(Saved entries)
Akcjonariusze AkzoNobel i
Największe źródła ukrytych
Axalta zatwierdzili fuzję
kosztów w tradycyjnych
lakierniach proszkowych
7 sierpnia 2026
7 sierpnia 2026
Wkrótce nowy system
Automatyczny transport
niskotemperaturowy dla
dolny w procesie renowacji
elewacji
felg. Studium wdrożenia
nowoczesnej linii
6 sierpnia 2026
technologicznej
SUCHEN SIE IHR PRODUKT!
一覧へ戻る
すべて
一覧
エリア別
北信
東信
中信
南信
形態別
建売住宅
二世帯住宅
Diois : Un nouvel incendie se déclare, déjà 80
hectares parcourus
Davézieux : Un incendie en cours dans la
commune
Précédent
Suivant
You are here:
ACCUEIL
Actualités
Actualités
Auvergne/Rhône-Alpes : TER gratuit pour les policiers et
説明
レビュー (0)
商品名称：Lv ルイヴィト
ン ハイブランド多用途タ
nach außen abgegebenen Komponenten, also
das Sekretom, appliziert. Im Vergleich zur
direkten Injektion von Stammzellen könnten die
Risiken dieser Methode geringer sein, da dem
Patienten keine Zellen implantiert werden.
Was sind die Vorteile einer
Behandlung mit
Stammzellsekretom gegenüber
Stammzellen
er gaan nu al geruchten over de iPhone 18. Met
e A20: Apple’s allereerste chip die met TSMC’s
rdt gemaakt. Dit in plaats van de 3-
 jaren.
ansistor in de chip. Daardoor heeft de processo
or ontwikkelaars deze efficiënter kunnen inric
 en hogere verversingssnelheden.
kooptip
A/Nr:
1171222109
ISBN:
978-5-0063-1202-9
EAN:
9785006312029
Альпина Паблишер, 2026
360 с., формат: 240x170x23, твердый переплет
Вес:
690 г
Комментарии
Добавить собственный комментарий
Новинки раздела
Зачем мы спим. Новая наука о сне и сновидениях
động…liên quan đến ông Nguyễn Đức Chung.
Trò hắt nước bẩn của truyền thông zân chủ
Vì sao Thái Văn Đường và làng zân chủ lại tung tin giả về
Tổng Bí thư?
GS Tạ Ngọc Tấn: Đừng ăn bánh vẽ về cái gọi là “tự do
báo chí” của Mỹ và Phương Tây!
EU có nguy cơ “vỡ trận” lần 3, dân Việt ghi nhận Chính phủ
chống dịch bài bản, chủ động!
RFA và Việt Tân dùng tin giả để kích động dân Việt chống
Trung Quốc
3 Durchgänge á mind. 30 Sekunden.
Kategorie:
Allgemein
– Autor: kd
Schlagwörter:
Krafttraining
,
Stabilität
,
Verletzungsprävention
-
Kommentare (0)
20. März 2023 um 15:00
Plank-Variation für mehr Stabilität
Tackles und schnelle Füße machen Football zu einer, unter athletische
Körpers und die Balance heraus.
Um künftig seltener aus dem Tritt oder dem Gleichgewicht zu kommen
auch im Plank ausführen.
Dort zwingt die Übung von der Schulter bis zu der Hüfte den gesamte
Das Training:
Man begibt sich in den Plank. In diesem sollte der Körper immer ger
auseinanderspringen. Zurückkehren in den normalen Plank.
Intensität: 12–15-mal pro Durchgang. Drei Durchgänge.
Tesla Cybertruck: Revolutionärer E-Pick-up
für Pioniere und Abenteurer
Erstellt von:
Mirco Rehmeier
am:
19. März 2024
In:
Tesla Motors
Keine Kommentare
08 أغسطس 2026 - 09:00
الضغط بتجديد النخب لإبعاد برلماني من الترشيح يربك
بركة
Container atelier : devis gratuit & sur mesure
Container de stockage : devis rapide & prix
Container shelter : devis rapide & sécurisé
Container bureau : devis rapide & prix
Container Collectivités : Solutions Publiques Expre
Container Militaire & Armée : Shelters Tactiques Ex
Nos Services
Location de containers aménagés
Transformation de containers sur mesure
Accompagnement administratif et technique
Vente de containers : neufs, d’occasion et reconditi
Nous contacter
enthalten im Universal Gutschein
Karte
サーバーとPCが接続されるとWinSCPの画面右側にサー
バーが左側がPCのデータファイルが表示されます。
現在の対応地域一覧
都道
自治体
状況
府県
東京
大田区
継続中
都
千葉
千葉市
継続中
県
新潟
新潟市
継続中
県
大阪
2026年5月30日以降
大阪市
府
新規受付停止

## What to work on
Wherever the string "prix" occurs in the records, copy the line it is in.

## Response to this exercise
Container de stockage : devis rapide & prix
Container bureau : devis rapide & prix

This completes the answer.